Feature request: Kulkarni-Numizu product

There seems to be no shorthand symbol to typeset a Kulkarni-Nomizu product currently in Typst. The Kulkarni-Nomizu product is used extensively in differential geometry for example to create algebraic Riemann curvature tensors. A possible workaround right now could be realised by the following:

#let oop(it, b: .095em) = {
  math.class("binary", box({
    context {
      let a = (measure($it$).width - measure($circle$).width) / 2
      place(sym.circle, dx: a)
    }
    move(dy: b, box(clip: true, radius: 100%, move(dy: -b, it)))
  }))
}

#let kulkarni = oop(sym.and)

$xi := omega kulkarni phi$

In my opinion, such a widely used symbol should have its own command in Typst. My suggestion is the symbol “and.o” in analogy to already implemented symbols such as “times.o”, which are typographically similar.

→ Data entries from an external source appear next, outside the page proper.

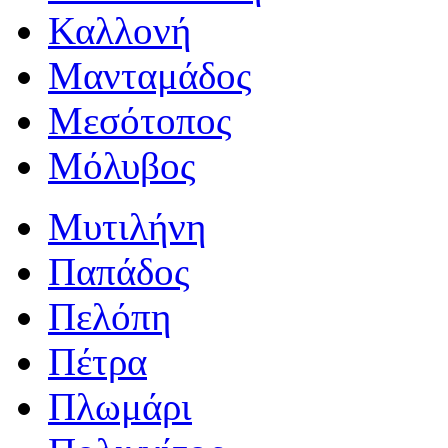
Καλλονή
Μανταμάδος
Μεσότοπος
Μόλυβος
Μυτιλήνη
Παπάδος
Πελόπη
Πέτρα
Πλωμάρι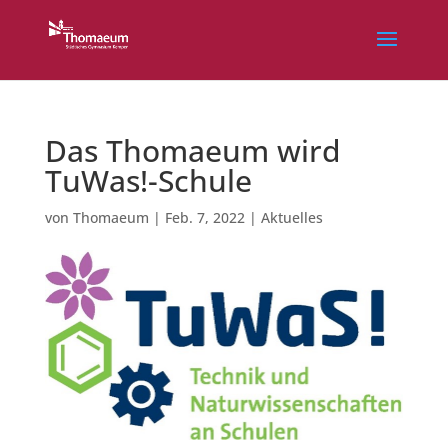
Das Thomaeum wird
TuWas!-Schule
von
Thomaeum
|
Feb. 7, 2022
|
Aktuelles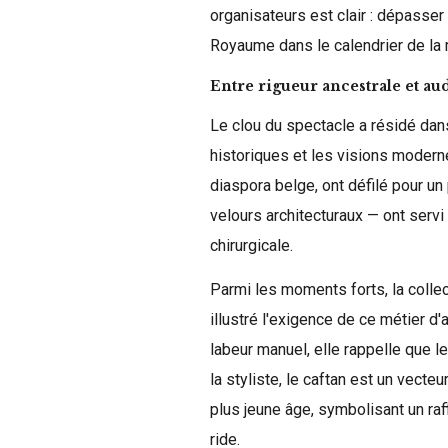
organisateurs est clair : dépasser
Royaume dans le calendrier de la 
Entre rigueur ancestrale et aud
Le clou du spectacle a résidé dans
historiques et les visions moderne
diaspora belge, ont défilé pour un 
velours architecturaux — ont serv
chirurgicale.
Parmi les moments forts, la collec
illustré l'exigence de ce métier d
labeur manuel, elle rappelle que l
la styliste, le caftan est un vect
plus jeune âge, symbolisant un ra
ride.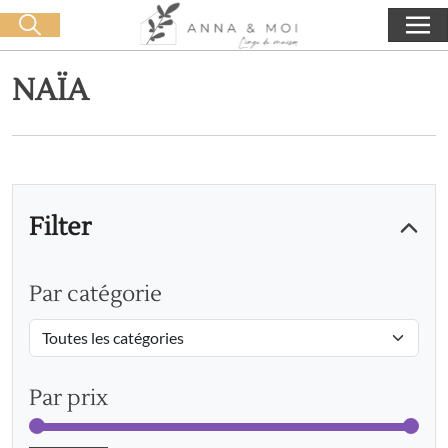
Kostenlose Lieferung ab 60€ Einkauf
🛒 0 produit(s) :
0,00
€
Suche starten
NAÏA
Filter
Par catégorie
Par prix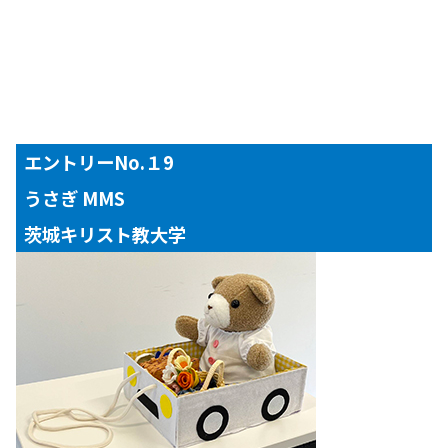
エントリーNo.１9
うさぎ MMS
茨城キリスト教大学
【対象年齢】
１歳児～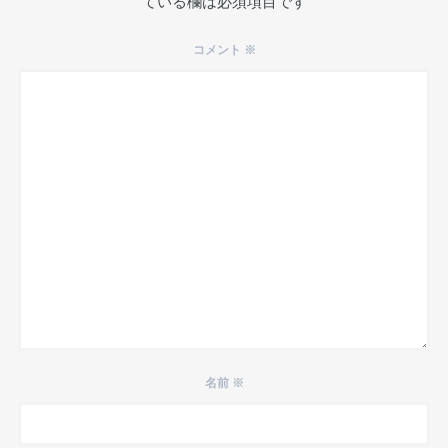
ている欄は必須項目です
コメント
※
名前
※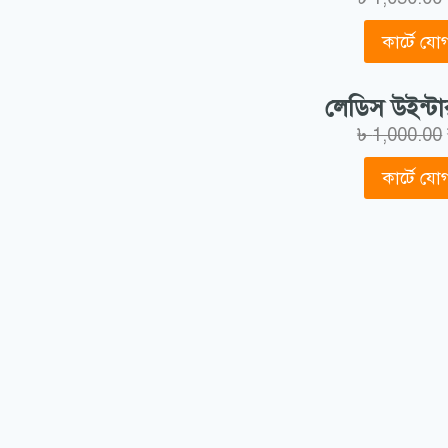
বোরকা
কার্টে য
টু-পিস
থ্রি পিস
লেডিস উইন্টা
শাড়ি
৳
1,000.00
শীতের কালেকশন
জেন্টস
কার্টে য
কম্বো প্যাক
জেন্টস হুডি
বেবি উইন্টার এক্সেসরিজ
বেবি উইন্টার ড্রেসসমূহ
লেডিস
লেডিস জ্যাকেট
লেডিস উইন্টার এক্সেসরিজ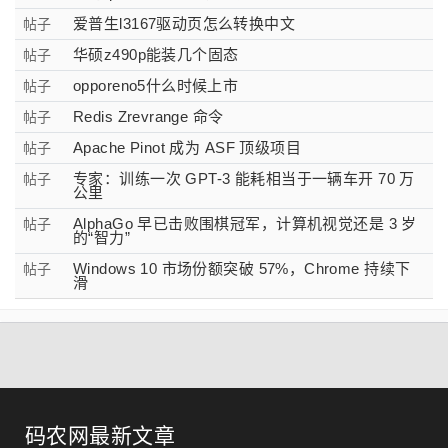
爱普生l3167驱动页怎么转换中文
帖子
华硕z490p能装几个固态
帖子
opporeno5什么时候上市
帖子
Redis Zrevrange 命令
帖子
Apache Pinot 成为 ASF 顶级项目
帖子
专家：训练一次 GPT-3 能耗相当于一辆车开 70 万
帖子
公里
AlphaGo 早已击败围棋冠军，计算机视觉还是 3 岁
帖子
的“智力”
Windows 10 市场份额突破 57%，Chrome 持续下
帖子
滑
码农网最新文章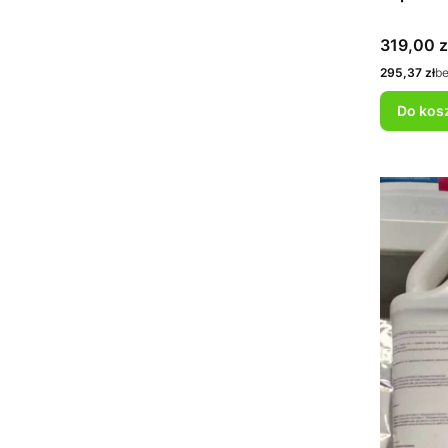
Cena
319,00 z
Cena
295,37 zł
b
Do kos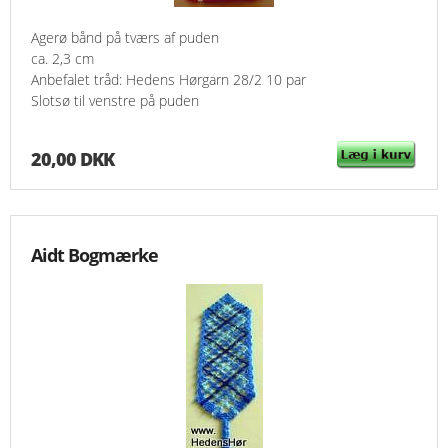
Agerø bånd på tværs af puden
ca. 2,3 cm
Anbefalet tråd: Hedens Hørgarn 28/2 10 par
Slotsø til venstre på puden
20,00 DKK
Aidt Bogmærke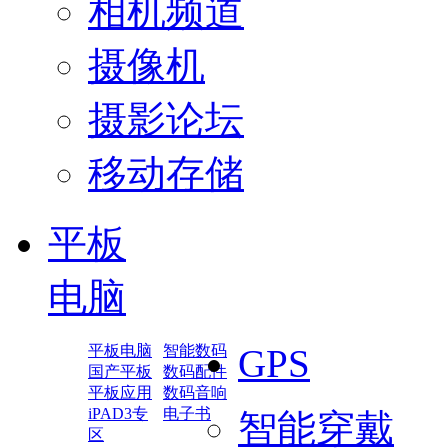
相机频道
摄像机
摄影论坛
移动存储
平板
电脑
平板电脑
智能数码
GPS
国产平板
数码配件
平板应用
数码音响
iPAD3专
电子书
智能穿戴
区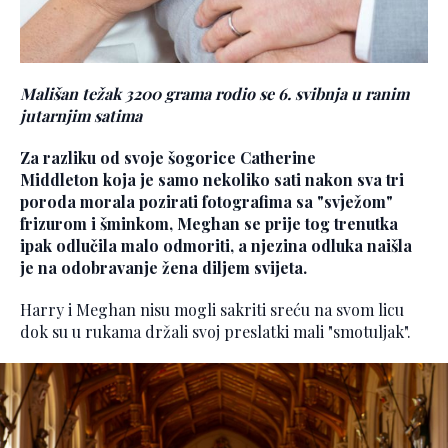
Mališan težak 3200 grama rodio se 6. svibnja u ranim
jutarnjim satima
Za razliku od svoje šogorice
Catherine
Middleton
koja je samo nekoliko sati nakon sva tri
poroda morala pozirati fotografima sa "svježom"
frizurom i šminkom, Meghan se prije tog trenutka
ipak odlučila malo odmoriti, a njezina odluka naišla
je na odobravanje žena diljem svijeta.
Harry i Meghan nisu mogli sakriti sreću na svom licu
dok su u rukama držali svoj preslatki mali "smotuljak".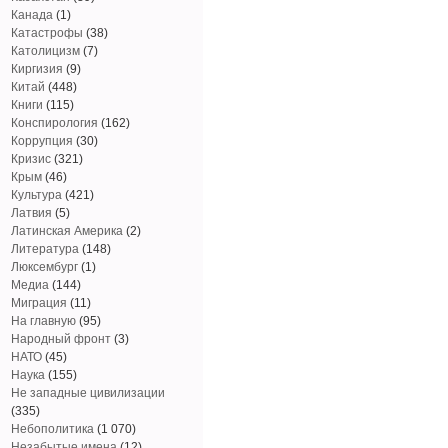
Канада
(1)
Катастрофы
(38)
Католицизм
(7)
Киргизия
(9)
Китай
(448)
Книги
(115)
Конспирология
(162)
Коррупция
(30)
Кризис
(321)
Крым
(46)
Культура
(421)
Латвия
(5)
Латинская Америка
(2)
Литература
(148)
Люксембург
(1)
Медиа
(144)
Миграция
(11)
На главную
(95)
Народный фронт
(3)
НАТО
(45)
Наука
(155)
Не западные цивилизации
(335)
Небополитика
(1 070)
Незабытые имена
(12)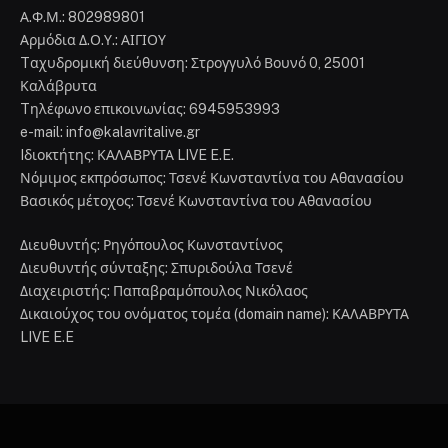
Α.Φ.Μ.: 802989801
Αρμόδια Δ.Ο.Υ.: ΑΙΓΙΟΥ
Tαχυδρομική διεύθυνση: Στρογγυλό Βουνό 0, 25001
Καλάβρυτα
Tηλέφωνο επικοινωνίας: 6945953993
e-mail: info@kalavritalive.gr
Iδιοκτήτης: ΚΑΛΑΒΡΥΤΑ LIVE E.E.
Νόμιμος εκπρόσωπος: Τσενέ Κωνσταντίνα του Αθανασίου
Βασικός μέτοχος: Τσενέ Κωνσταντίνα του Αθανασίου
Διευθυντής: Ρηγόπουλος Κωνσταντίνος
Διευθυντής σύνταξης: Σπυριδούλα Τσενέ
Διαχειριστής: Παπαβραμόπουλος Νικόλαος
Δικαιούχος του ονόματος τομέα (domain name): ΚΑΛΑΒΡΥΤΑ
LIVE E.E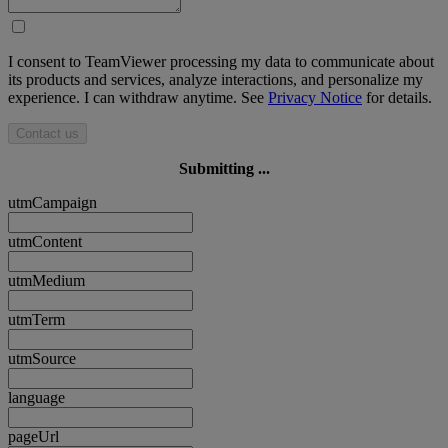
I consent to TeamViewer processing my data to communicate about
its products and services, analyze interactions, and personalize my
experience. I can withdraw anytime. See
Privacy Notice
for details.
Contact us
Submitting ...
utmCampaign
utmContent
utmMedium
utmTerm
utmSource
language
pageUrl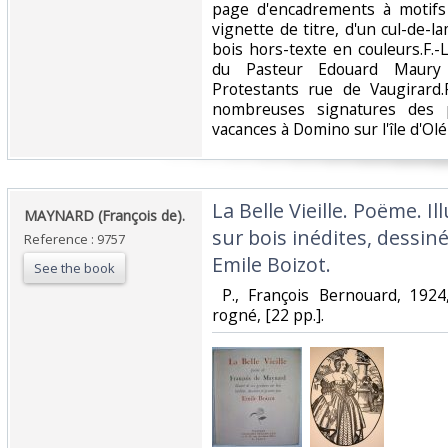
page d'encadrements à motifs 
vignette de titre, d'un cul-de-
bois hors-texte en couleurs.F.-
du Pasteur Edouard Maury 
Protestants rue de Vaugirard
nombreuses signatures des 
vacances à Domino sur l'île d'Olér
‎La Belle Vieille. Poëme. I
‎MAYNARD (François de).‎
sur bois inédites, dessin
Reference : 9757
Emile Boizot.‎
See the book
‎ P., François Bernouard, 192
rogné, [22 pp.]. ‎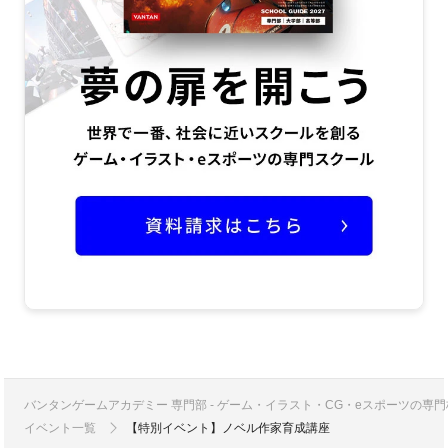
バンタンゲームアカデミー 専門部 - ゲーム・イラスト・CG・eスポーツの
イベント一覧
【特別イベント】ノベル作家育成講座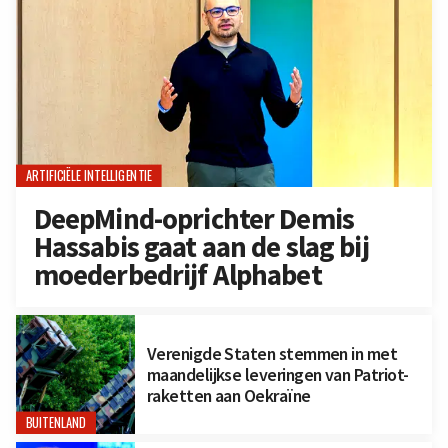
ARTIFICIËLE INTELLIGENTIE
DeepMind-oprichter Demis
Hassabis gaat aan de slag bij
moederbedrijf Alphabet
Verenigde Staten stemmen in met
maandelijkse leveringen van Patriot-
raketten aan Oekraïne
BUITENLAND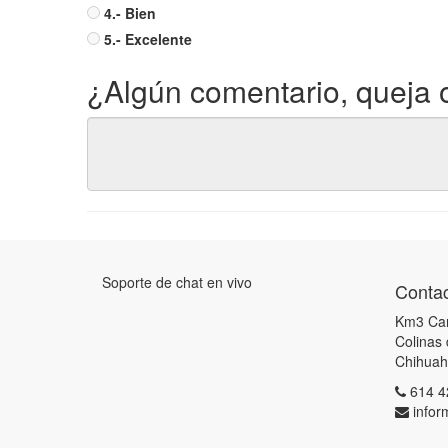
4.- Bien
5.- Excelente
¿Algún comentario, queja o
Soporte de chat en vivo
Contac
Km3 Car
Colinas
Chihuah
614 4
info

Hi, welcome to the Typst forum! The named symbols in Typst are just nice names for Unicode symbols (this naming scheme is a work in progress, see the codex subproject). For example times.o is the name for Unicode symbol U+2297.

It seems there is currently no Unicode symbol for a circled wedge operator. Unicode does have “combining enclosing circle” U+20DD which you can theoretically append to the wedge character to enclose it, but fonts generally don’t have good support for that. To use this, in Typst 0.15 you will be able to write symbol("∧\u{20dd}") but right now this doesn’t work. What kind of works now is to make a binary operator from a simple string:

#let ando = math.class("binary", "∧\u{20dd}")
$ omega ando phi $
$ x_(omega ando phi) $

As you can see it looks bad with the default font, and even worse when subscripted.

I think the best step long term is to advocate for including this symbol in a future Unicode version. And in the meantime, “draw” it yourself like you did. You could make a small package for this so it’s available to everyone (I think that’s also how it’s done in LaTeX: you either use custom code, or a third-party package like stmaryrd?)

3 Likes

This doesn’t seem to be a typst specific issue as the guys over in the tex forums are having the same issues.

The way you did it is probably the best way of writing it and it visually looks pretty good as well and feels very typsty written out in math mode like that.